__Tâche 1__
Dans l'entretien sur la CSA-Bénin, relevez les défis et priorités annoncés pour la confédération dans la réponse à la première question, dans l'ordre où ils apparaissent.
··· Texte source ···
En ce moment où les tensions sociales deviennent de plus en plus vives, quels sont alors les grands défis à relever pour soulager les souffrances des travailleurs ?

Nous sommes dans une alternance politique qui commence avec un nouveau régime qui parle beaucoup de réformes, des réformes économiques surtout et des réformes politiques qui sont annoncées et qui paraissent dures avec une gouvernance un peu froide de mon point de vue. Ainsi, le premier grand défi est de faire en sorte que le gouvernement infléchisse dans cette propension à dénier le social dans son action. Et pour le faire, il faut que forcément nous pussions être là où on décide des réformes. Et donc nous devons comme priorité discuter avec les autres forces sociales pour que notre cri de cœur puisse être entendu par le gouvernement...
La deuxième priorité sera de réaliser l’autonomie financière de la confédération. Nous devons sortir de ce carcan où le gouvernement fait du chantage par rapport à la subvention qu’il met au service des confédérations. Cela doit passer par une diversification des partenariats à l’interne comme à l’extérieur. Cela passe également par une nouvelle politique de collecte des cotisations. On ne peut pas traiter les finances syndicales comme les finances d’une mutuelle ou d’un micro crédit. Nous devons mettre en œuvre des stratégies qui permettront d’obliger les travailleurs à venir payer spontanément leurs cotisations ou bien obliger le gouvernement, à l’instar d’autres pays, à officialiser le « check off » pour que tous les travailleurs puissent contribuer à l’effort des confédérations et organisations syndicales pour améliorer leurs conditions de vie. Ça va être les deux premières priorités associées à la formation qui est la pierre angulaire de nos actions au niveau de cette confédération. Ainsi, dans les jours à venir, la CSA-Bénin va multiplier les séminaires de formation, l’éducation ouvrière de ses militants qui va leur permettre d’être des syndicalistes différents de ce que nous avons connus jusque-là. Enfin, il faudra améliorer le fonctionnement de la confédération. Je voudrais dire qu’il revient de faire en sorte que les fédérations fonctionnent correctement pour que la confédération grandisse. A la date d’aujourd’hui, nos fédérations ne fonctionnent pas et l’efficacité de l’action syndicale s’en ressent. Nous donnerons les moyens aux fédérations pour qu’elles fonctionnent bien. Il s’agit de les rapprocher des militants afin que leurs préoccupations puissent être pris rapidement en compte pour nous permettre de les régler.

Par rapport au fonctionnement des fédérations et organisations syndicales affiliées à la confédération, quel appel avez-vous à leur lancer ?

Nous avons souvent réclamé que les jeunes viennent aux affaires dans le monde du syndicat. Il est souvent reproché aux syndicalistes qu’ils sont des retraités. Aujourd’hui, la CSA-Bénin vient de donner la preuve qu’il y a une organisation syndicale où la démocratie n’est pas un vain mot. C’est pourquoi nous appelons tous les syndicats affiliés à nous accompagner dans cette œuvre en tant que militant. Les jours à venir, la marque de la jeunesse, en tant qu’approche des problèmes, en termes de stratégies pour aller vers les gouvernements et vers les travailleurs sera améliorée.
··· La liste ···
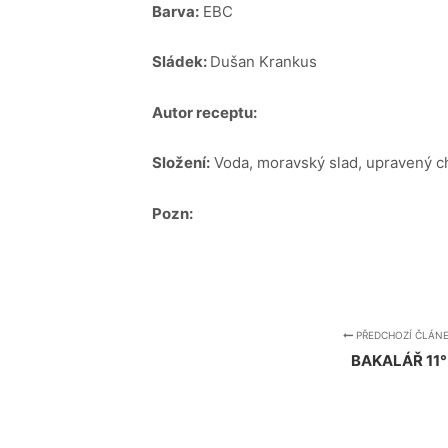
Barva:
EBC
Sládek:
Dušan Krankus
Autor receptu:
Složení:
Voda, moravský slad, upravený ch
Pozn:
PŘEDCHOZÍ ČLÁN
BAKALÁŘ 11°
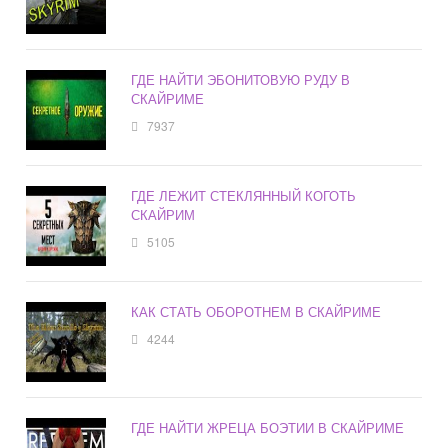
ГДЕ НАЙТИ ЭБОНИТОВУЮ РУДУ В
СКАЙРИМЕ
7937
ГДЕ ЛЕЖИТ СТЕКЛЯННЫЙ КОГОТЬ
СКАЙРИМ
5105
КАК СТАТЬ ОБОРОТНЕМ В СКАЙРИМЕ
4244
ГДЕ НАЙТИ ЖРЕЦА БОЭТИИ В СКАЙРИМЕ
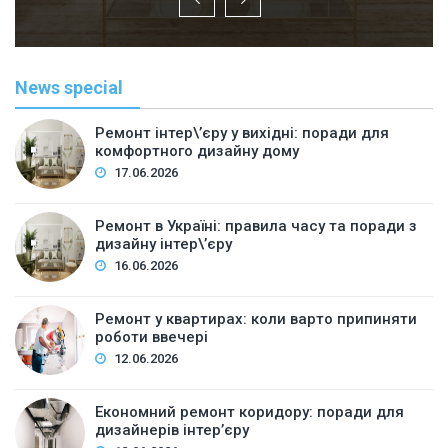
News special
Ремонт інтер\’єру у вихідні: поради для
комфортного дизайну дому
17.06.2026
Ремонт в Україні: правила часу та поради з
дизайну інтер\’єру
16.06.2026
Ремонт у квартирах: коли варто припиняти
роботи ввечері
12.06.2026
Економний ремонт коридору: поради для
дизайнерів інтер’єру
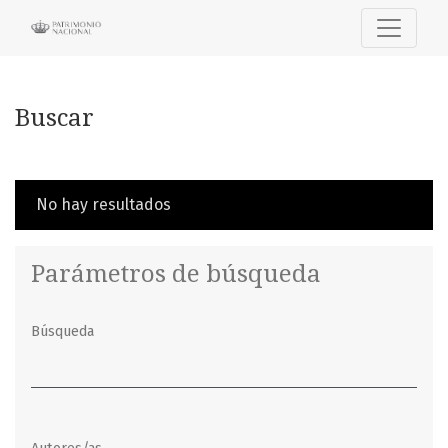
Buscar
Buscar
No hay resultados
Parámetros de búsqueda
Búsqueda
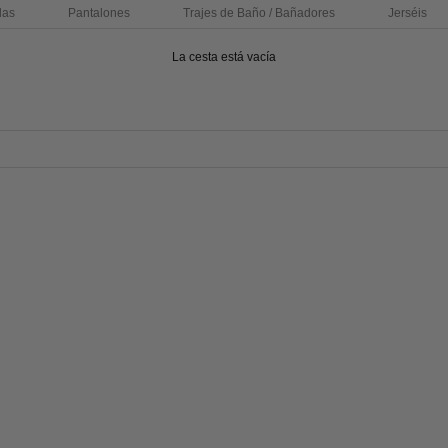
das
Pantalones
Trajes de Baño / Bañadores
Jerséis
La cesta está vacía
SÉIS LAMSBWOOL
AHORRA 30%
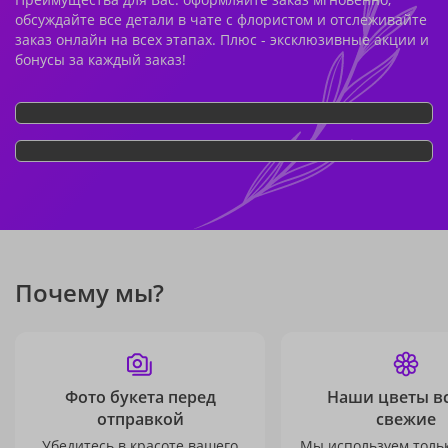
обсуждайте все детали в чате с флористом и отслеживайте
заказ онлайн на всех этапах. Плюс - эксклюзивные акции и
бонусы за каждый заказ!
Почему мы?
Фото букета перед
Наши цветы в
отправкой
свежие
Убедитесь в красоте вашего
Мы используем толь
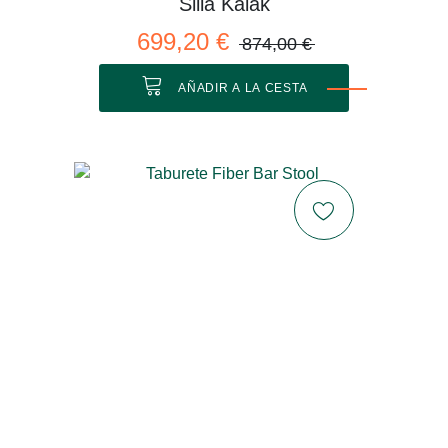
Silla Kaiak
699,20 €
874,00 €
AÑADIR A LA CESTA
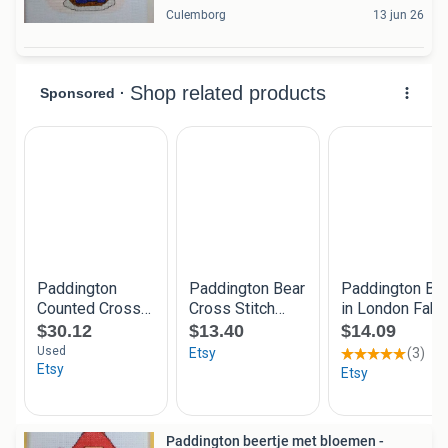
Culemborg
13 jun 26
Paddington beertje met bloemen -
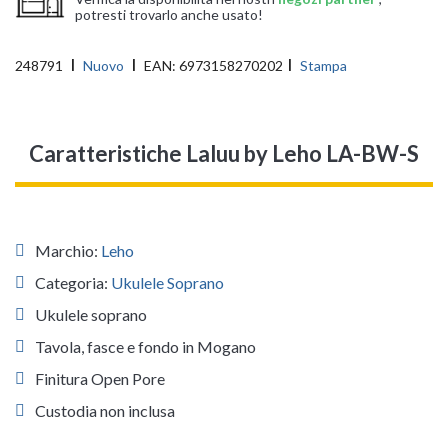
potresti trovarlo anche usato!
248791
Nuovo
EAN:
6973158270202
Stampa
Caratteristiche Laluu by Leho LA-BW-S
Marchio:
Leho
Categoria:
Ukulele Soprano
Ukulele soprano
Tavola, fasce e fondo in Mogano
Finitura Open Pore
Custodia non inclusa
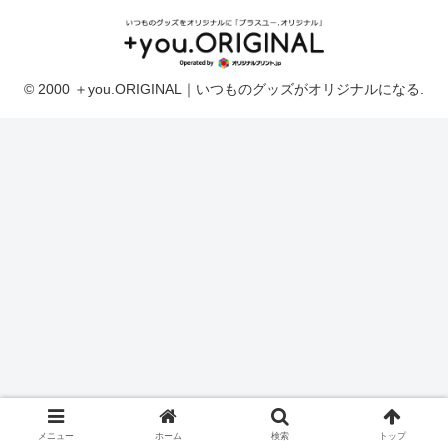
© 2000 ＋you.ORIGINAL｜いつものグッズがオリジナルになる.
メニュー
ホーム
検索
トップ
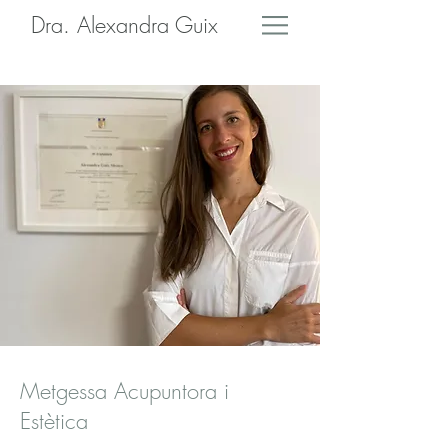
Dra. Alexandra Guix
Metgessa Acupuntora i
Estètica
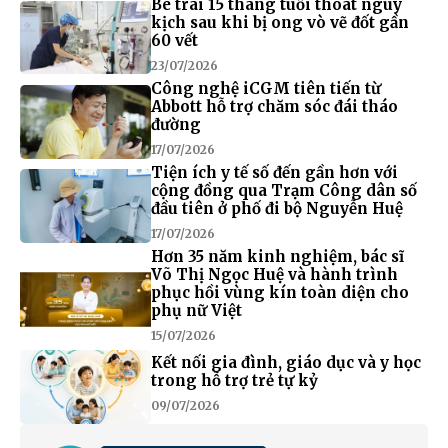
Bé trai 15 tháng tuổi thoát nguy
kịch sau khi bị ong vò vẽ đốt gần
60 vết
23/07/2026
Công nghệ iCGM tiên tiến từ
Abbott hỗ trợ chăm sóc đái tháo
đường
17/07/2026
Tiện ích y tế số đến gần hơn với
cộng đồng qua Trạm Công dân số
đầu tiên ở phố đi bộ Nguyễn Huệ
17/07/2026
Hơn 35 năm kinh nghiệm, bác sĩ
Võ Thị Ngọc Huệ và hành trình
phục hồi vùng kín toàn diện cho
phụ nữ Việt
15/07/2026
Kết nối gia đình, giáo dục và y học
trong hỗ trợ trẻ tự kỷ
09/07/2026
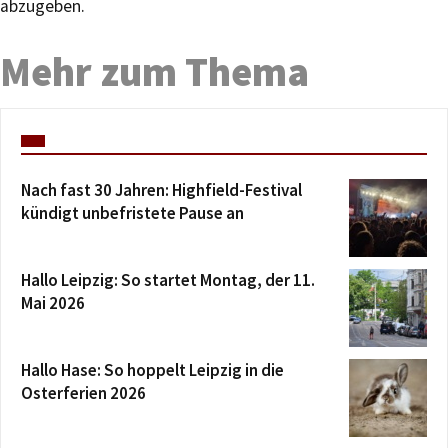
abzugeben.
Mehr zum Thema
Nach fast 30 Jahren: Highfield-Festival
kündigt unbefristete Pause an
Hallo Leipzig: So startet Montag, der 11.
Mai 2026
Hallo Hase: So hoppelt Leipzig in die
Osterferien 2026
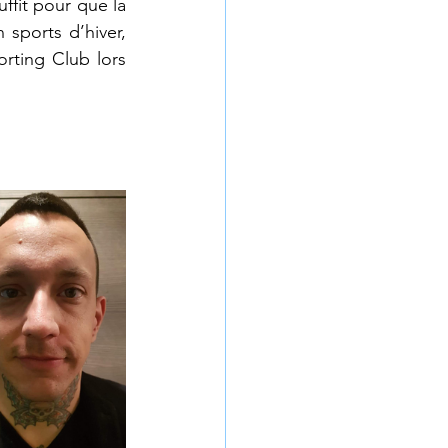
fit pour que la 
 sports d’hiver, 
rting Club lors 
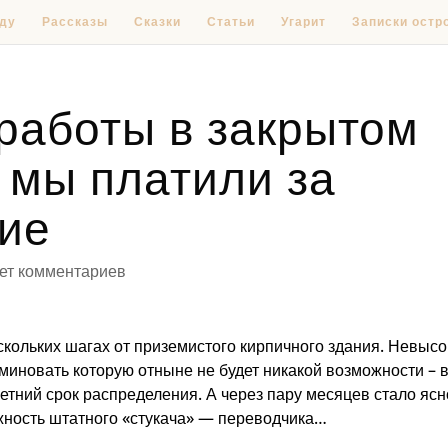
ду
Рассказы
Сказки
Статьи
Угарит
Записки остр
работы в закрытом
 мы платили за
ие
ет комментариев
скольких шагах от приземистого кирпичного здания. Невыс
миновать которую отныне не будет никакой возможности – 
летний срок распределения. А через пару месяцев стало ясн
жность штатного «стукача» — переводчика…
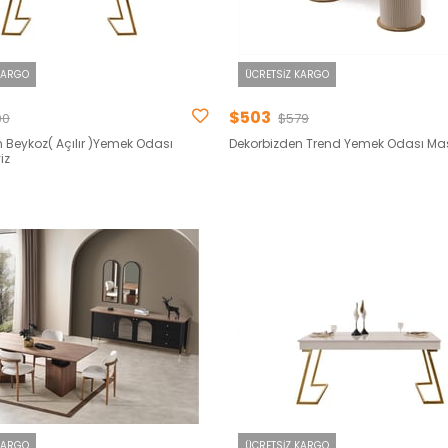
KARGO
ÜCRETSIZ KARGO
$503
00
$579
 Beykoz( Açılır )Yemek Odası
Dekorbizden Trend Yemek Odası Ma
iz
KARGO
ÜCRETSIZ KARGO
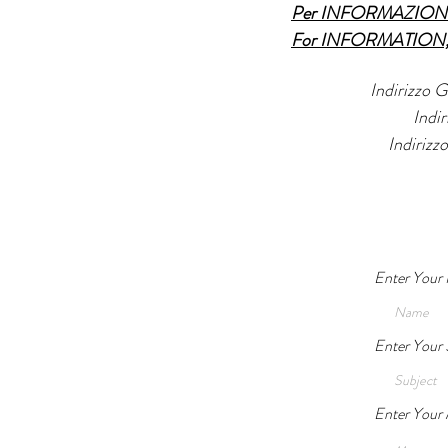
Per INFORMAZIONI,
For INFORMATION, 
Indirizzo
Indi
Indirizz
Enter Your
Enter Your 
Enter Your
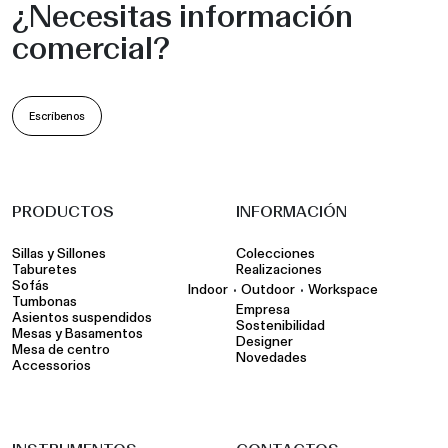
¿Necesitas información
comercial?
Escríbenos
PRODUCTOS
INFORMACIÓN
Sillas y Sillones
Colecciones
Taburetes
Realizaciones
Sofás
•
•
Indoor
Outdoor
Workspace
Tumbonas
Empresa
Asientos suspendidos
Sostenibilidad
Mesas y Basamentos
Designer
Mesa de centro
Novedades
Accessorios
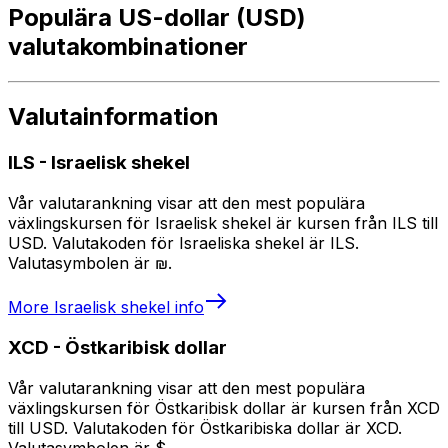
Populära US-dollar (USD)
valutakombinationer
Valutainformation
ILS
-
Israelisk shekel
Vår valutarankning visar att den mest populära
växlingskursen för Israelisk shekel är kursen från ILS till
USD. Valutakoden för Israeliska shekel är ILS.
Valutasymbolen är ₪.
More
Israelisk shekel
info
XCD
-
Östkaribisk dollar
Vår valutarankning visar att den mest populära
växlingskursen för Östkaribisk dollar är kursen från XCD
till USD. Valutakoden för Östkaribiska dollar är XCD.
Valutasymbolen är $.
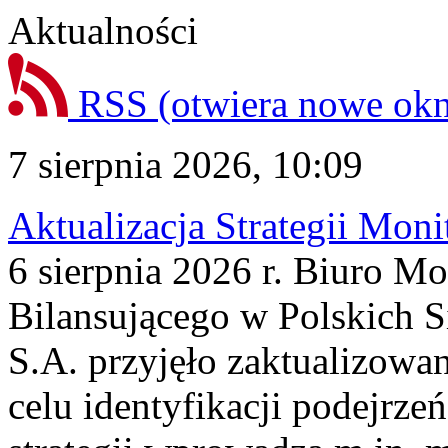
Aktualności
RSS
(otwiera nowe ok
7 sierpnia 2026, 10:09
Aktualizacja Strategii Mon
6 sierpnia 2026 r. Biuro M
Bilansującego w Polskich S
S.A. przyjęło zaktualizowa
celu identyfikacji podejrz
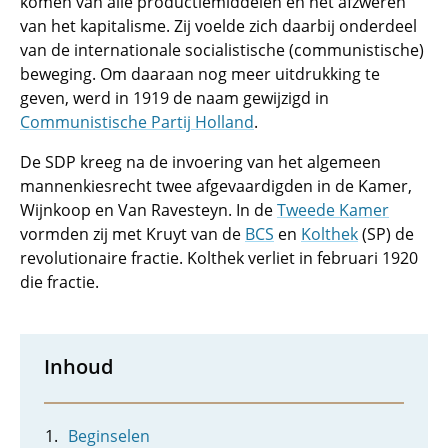
komen van alle productiemiddelen en het afzweren
van het kapitalisme. Zij voelde zich daarbij onderdeel
van de internationale socialistische (communistische)
beweging. Om daaraan nog meer uitdrukking te
geven, werd in 1919 de naam gewijzigd in
Communistische Partij Holland
.
De SDP kreeg na de invoering van het algemeen
mannenkiesrecht twee afgevaardigden in de Kamer,
Wijnkoop en Van Ravesteyn. In de
Tweede Kamer
vormden zij met Kruyt van de
BCS
en
Kolthek
(SP) de
revolutionaire fractie. Kolthek verliet in februari 1920
die fractie.
Inhoud
Beginselen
···
__Tâche 2__
Dans la liste, remplacez « Sládek » par « Výrobce » sans rien modifier d'autre. Redonnez uniquement la partie qui va du début de la liste jusqu'à la ligne contenant « дизайнерів інтер’єру » incluse, sans les images.

__Réponse finale 1__
- Faire en sorte que le gouvernement infléchisse sa propension à dénier le social dans son action.
- Réaliser l'autonomie financière de la confédération.
- La formation, avec la multiplication des séminaires de formation et l'éducation ouvrière des militants.
- Améliorer le fonctionnement de la confédération, en donnant aux fédérations les moyens de bien fonctionner.

__Réponse finale 2__
Barva:
EBC
Výrobce:
Dušan Krankus
Autor receptu:
Složení:
Voda, moravský slad, upravený ch
Pozn:
PŘEDCHOZÍ ČLÁN
BAKALÁŘ 11°
ГДЕ НАЙТИ ЭБОНИТОВУЮ РУДУ В
СКАЙРИМЕ
7937
ГДЕ ЛЕЖИТ СТЕКЛЯННЫЙ КОГОТЬ
СКАЙРИМ
5105
КАК СТАТЬ ОБОРОТНЕМ В СКАЙРИМЕ
4244
ГДЕ НАЙТИ ЖРЕЦА БОЭТИИ В СКАЙРИМЕ
News special
Ремонт інтер\’єру у вихідні: поради для
комфортного дизайну дому
17.06.2026
Ремонт в Україні: правила часу та поради з
дизайну інтер\’єру
16.06.2026
Ремонт у квартирах: коли варто припиняти
роботи ввечері
12.06.2026
Економний ремонт коридору: поради для
дизайнерів інтер’єру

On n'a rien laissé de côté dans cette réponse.